Turns out it was a promotional stunt for a concert that he was playing later that night at the River Run Centre. We managed to procure for ourselves some tickets (to a sold out show, because we're well connected), and attended. It was an absolutely brilliant concert featuring the artists from his most recent recording; here they are as listed in the liner notes of "Flamenco", his most recent album.
- Jorge Miguel - flamenco guitar
- Paul Donat - double bass
- Daniel Stone - percussion and palmas
- Eliana Cuevas - vocals
- Ilse Gudino - dance
- Pam Briz Guijarro - castanets
Daniel Stone (pronounced "eh-sto-neh") is probably the one most responsible for making your hips want to move, and they will definitely want to move. I am certainly not a dancer, but listening to this music makes me want to become one; dance is an integral part of the experience. Paul Donat is a fantastic double bass player, keeping up with Jorge and the dancers with ease, even in the few songs that he uses his bow. Jorge surrounds himself with top quality musicians, but he is still the one who amazes me most.
I am a fairly accomplished musician, and I've played the guitar since I was 14; I could probably make a fair wage as a session guitarist if I wanted. Next to Jorge I sound like a 5 year old who has picked up a guitar for the first time. He has an incredible understanding of latin tonality, and his fingers are just so much quicker than I think mine will ever be, transitioning through scales and chords with blinding speed. His movement up and down a fretboard makes me weep a little bit. Listening to his album, you get an idea of what his hands are doing, but seeing him play live you come to understand the mastery that he has over his instrument.

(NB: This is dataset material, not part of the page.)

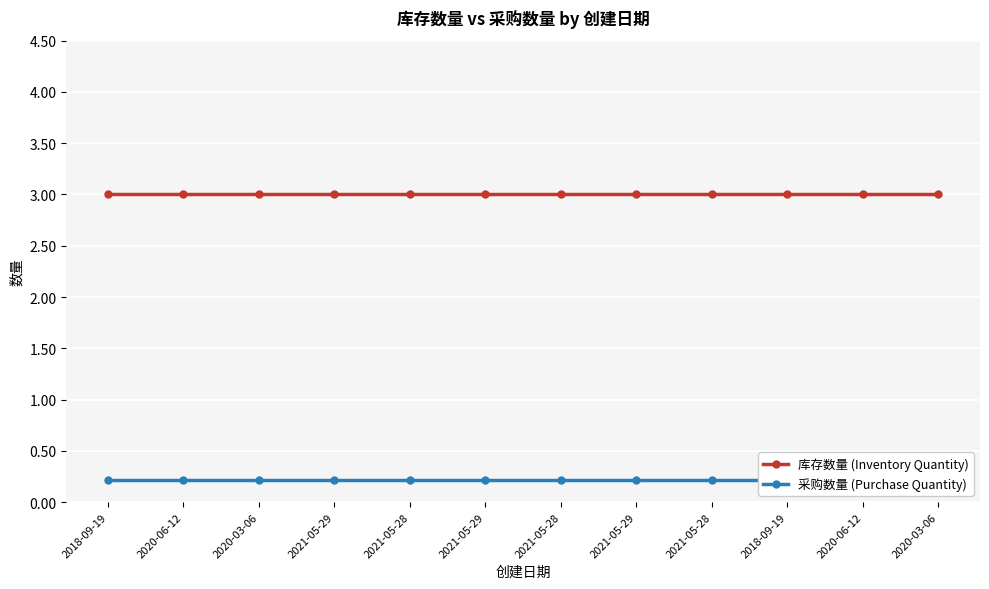

True or false: 库存数量 (Inventory Quantity) and 采购数量 (Purchase Quantity) intersect in this chart.

False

I cannot end this without mentioning that his name is the hispanic equivalent of "George Michael", so I think it would be interesting and entertaining for Jorge to do a tango cover version of "Faith".
If you've never heard Jorge Miguel, track down some of his music. Plaza de Asdrubal (Bulerias) and Torontorías (Tangos) are personal favourites of mine, but all his songs are great. You can find more information about him at JorgeMiguel.com.